Large papers including the Kansas City Star and St. Louis Post-Dispatch never fully abandoned capital coverage, Horvit said. But print publications covering small and rural communities in Missouri lack the staff to devote to the statehouse and increasingly find membership in the Associated Press wire service too expensive to justify.

Because of that coverage gap for those small papers, many of them weeklies, Mizzou has found grant funding for its legislative reporters to continue working through the summer to cover the most pressing statewide issues, said Elizabeth Stephens, the university’s journalism professor who serves as the executive editor of the Missourian. That started with summer 2020, when COVID-19 quashed students’ internship options outside of school. The grants paid the students to write pandemic-related stories that they made available to publications across the state.

Each summer since then, they have focused on a different topic. “This last summer we did, it was how laws and regulations really impact people on the ground,” Stephens said. One story looked at highway expansion across the state and the changes it would impose on nearby towns. The grant money also covered the cost of a professional editor to manage those students, Stephens added.

At the state capital, Mizzou’s reporting team has led the way for new players in the news business to focus their attention on the state legislature. Nonprofit digital news organizations including the Missouri Independent and Kansas City Beacon now have a steady reporting presence in Jefferson City. The Mizzou statehouse newsroom also will host a TV station that plans to dedicate a full-time team to report on the upcoming legislative session, Horvit said.

“We’re being followed by organizations, whether their nonprofit or for-profit that are using professional full time journalists to have presence in the statehouse again,” Horvit said.

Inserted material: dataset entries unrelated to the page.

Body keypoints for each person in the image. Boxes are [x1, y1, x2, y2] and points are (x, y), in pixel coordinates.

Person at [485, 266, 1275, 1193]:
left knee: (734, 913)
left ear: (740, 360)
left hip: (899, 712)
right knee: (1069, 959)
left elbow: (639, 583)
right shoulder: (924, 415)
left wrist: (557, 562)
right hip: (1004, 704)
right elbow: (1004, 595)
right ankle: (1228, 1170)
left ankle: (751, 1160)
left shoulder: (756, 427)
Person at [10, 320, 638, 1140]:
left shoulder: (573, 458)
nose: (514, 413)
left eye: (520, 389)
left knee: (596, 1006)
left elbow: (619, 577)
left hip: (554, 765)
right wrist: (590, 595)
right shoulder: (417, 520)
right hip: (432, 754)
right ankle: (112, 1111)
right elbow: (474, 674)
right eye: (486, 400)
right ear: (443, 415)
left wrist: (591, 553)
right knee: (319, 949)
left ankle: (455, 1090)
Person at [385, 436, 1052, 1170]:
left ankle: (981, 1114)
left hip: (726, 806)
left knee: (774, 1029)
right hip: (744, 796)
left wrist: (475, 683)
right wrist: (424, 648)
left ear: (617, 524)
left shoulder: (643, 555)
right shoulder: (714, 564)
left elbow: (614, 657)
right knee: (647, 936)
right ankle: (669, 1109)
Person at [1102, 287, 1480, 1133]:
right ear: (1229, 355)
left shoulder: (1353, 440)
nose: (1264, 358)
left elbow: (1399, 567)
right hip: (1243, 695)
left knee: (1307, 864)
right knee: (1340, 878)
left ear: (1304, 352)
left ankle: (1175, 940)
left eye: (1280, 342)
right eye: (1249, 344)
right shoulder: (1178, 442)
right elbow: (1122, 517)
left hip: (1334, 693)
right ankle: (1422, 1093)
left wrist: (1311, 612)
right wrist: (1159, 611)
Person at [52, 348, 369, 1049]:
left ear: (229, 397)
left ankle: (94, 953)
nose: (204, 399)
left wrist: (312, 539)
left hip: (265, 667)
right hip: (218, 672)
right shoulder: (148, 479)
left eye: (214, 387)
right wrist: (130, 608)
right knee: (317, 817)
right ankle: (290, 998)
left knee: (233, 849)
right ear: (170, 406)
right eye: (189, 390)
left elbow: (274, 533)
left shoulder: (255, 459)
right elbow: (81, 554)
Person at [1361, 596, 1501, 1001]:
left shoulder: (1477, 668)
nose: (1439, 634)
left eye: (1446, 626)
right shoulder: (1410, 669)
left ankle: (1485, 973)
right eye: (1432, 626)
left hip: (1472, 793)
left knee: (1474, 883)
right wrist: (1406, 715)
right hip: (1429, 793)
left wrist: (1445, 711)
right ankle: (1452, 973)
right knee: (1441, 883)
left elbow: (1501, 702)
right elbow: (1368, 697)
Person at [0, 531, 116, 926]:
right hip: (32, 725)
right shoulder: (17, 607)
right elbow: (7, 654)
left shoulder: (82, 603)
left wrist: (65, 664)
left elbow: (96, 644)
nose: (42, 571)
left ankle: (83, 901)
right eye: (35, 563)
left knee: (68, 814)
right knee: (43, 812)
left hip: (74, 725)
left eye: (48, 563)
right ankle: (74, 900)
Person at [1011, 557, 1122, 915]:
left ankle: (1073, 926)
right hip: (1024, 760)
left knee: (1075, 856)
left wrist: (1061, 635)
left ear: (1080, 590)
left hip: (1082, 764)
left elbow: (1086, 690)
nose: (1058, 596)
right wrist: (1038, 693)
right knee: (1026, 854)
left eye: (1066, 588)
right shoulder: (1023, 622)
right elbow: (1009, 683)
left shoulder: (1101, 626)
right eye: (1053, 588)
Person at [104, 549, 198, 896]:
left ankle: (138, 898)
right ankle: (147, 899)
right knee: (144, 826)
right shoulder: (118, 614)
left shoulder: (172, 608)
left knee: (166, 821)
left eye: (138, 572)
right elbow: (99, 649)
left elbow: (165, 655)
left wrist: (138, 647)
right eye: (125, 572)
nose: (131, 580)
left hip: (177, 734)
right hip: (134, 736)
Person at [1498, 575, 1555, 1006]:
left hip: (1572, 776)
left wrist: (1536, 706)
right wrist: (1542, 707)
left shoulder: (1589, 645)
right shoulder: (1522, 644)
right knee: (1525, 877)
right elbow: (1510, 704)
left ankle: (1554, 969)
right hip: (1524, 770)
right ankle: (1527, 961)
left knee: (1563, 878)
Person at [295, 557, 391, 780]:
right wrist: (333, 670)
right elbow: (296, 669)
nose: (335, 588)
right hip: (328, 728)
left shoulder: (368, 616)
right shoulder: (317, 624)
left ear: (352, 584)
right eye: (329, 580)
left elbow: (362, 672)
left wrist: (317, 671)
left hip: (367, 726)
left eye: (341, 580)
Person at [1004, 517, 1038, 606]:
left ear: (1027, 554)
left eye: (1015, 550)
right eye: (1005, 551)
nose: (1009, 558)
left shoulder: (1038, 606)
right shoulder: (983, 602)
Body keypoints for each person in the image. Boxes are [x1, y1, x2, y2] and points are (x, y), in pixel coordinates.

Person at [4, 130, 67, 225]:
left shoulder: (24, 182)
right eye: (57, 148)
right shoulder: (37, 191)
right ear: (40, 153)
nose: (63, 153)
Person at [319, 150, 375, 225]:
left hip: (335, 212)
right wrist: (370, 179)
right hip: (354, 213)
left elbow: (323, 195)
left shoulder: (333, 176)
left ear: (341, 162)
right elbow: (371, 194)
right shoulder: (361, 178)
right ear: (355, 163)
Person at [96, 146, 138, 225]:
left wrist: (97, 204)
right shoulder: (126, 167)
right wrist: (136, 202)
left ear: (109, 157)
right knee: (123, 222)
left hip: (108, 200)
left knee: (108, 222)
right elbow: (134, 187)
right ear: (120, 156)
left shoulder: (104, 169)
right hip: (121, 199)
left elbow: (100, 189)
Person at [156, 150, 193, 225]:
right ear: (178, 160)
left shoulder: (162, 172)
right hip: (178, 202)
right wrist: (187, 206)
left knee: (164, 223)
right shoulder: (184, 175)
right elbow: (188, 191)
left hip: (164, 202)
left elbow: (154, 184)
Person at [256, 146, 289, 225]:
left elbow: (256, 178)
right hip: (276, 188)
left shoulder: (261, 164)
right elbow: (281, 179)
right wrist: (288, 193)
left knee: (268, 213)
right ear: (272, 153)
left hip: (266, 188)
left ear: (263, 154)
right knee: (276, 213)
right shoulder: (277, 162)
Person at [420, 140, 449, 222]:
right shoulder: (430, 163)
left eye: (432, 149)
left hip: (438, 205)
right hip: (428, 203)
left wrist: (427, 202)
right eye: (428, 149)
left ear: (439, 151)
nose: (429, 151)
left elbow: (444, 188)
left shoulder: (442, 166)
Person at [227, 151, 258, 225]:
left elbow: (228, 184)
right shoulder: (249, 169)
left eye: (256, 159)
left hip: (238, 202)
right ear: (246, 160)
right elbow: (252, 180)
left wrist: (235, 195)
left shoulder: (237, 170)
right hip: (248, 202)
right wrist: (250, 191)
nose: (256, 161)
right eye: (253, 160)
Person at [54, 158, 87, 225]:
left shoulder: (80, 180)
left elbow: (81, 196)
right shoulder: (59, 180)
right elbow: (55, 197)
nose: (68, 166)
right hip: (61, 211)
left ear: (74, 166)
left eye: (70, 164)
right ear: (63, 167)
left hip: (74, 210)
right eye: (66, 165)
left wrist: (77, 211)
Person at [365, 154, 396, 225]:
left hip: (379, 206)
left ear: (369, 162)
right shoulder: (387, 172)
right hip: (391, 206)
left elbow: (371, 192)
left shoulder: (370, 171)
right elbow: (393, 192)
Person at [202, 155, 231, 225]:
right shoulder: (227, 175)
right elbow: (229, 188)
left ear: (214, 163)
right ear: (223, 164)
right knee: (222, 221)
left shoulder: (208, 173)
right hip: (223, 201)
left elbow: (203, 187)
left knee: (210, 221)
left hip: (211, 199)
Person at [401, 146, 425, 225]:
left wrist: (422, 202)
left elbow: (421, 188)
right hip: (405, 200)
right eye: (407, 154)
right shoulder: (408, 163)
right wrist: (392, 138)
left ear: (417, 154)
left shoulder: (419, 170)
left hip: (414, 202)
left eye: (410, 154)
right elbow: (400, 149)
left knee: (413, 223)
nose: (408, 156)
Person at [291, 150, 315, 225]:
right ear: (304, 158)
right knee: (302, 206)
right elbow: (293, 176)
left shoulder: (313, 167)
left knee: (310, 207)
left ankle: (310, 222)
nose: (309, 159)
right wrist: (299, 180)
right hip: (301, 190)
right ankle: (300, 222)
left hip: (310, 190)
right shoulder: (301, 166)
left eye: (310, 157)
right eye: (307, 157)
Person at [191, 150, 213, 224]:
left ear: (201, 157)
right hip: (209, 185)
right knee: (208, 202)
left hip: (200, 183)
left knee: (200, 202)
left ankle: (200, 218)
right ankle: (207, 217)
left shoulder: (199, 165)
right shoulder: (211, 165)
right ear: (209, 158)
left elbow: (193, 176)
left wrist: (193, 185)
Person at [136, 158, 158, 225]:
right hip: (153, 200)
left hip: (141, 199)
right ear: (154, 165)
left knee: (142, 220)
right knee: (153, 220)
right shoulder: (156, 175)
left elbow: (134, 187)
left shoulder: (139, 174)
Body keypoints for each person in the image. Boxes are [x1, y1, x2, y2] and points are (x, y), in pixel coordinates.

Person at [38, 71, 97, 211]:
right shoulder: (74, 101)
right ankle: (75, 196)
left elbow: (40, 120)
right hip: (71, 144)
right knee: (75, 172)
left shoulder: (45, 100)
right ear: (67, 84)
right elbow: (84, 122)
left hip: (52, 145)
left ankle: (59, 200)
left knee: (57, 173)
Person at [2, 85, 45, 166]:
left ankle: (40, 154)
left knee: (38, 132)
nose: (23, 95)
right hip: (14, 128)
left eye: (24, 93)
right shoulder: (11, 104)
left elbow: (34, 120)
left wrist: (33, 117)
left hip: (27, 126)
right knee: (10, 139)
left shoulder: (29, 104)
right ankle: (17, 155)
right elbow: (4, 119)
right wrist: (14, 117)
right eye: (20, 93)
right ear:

By serving the network of smaller news entities across the state, Mizzou students have learned how to dig out the issues that are most important to those communities. And they deliver them work with the same quality and high journalistic standards of much bigger publications, Horvit said.

 “It’s just as important that the news you get is right and accurate and complete as it is if you’re getting your news from a major metro,” he said. “So (students) have to understand the standards, they have to have the direction and, I think, some of the basic building blocks of what government is.”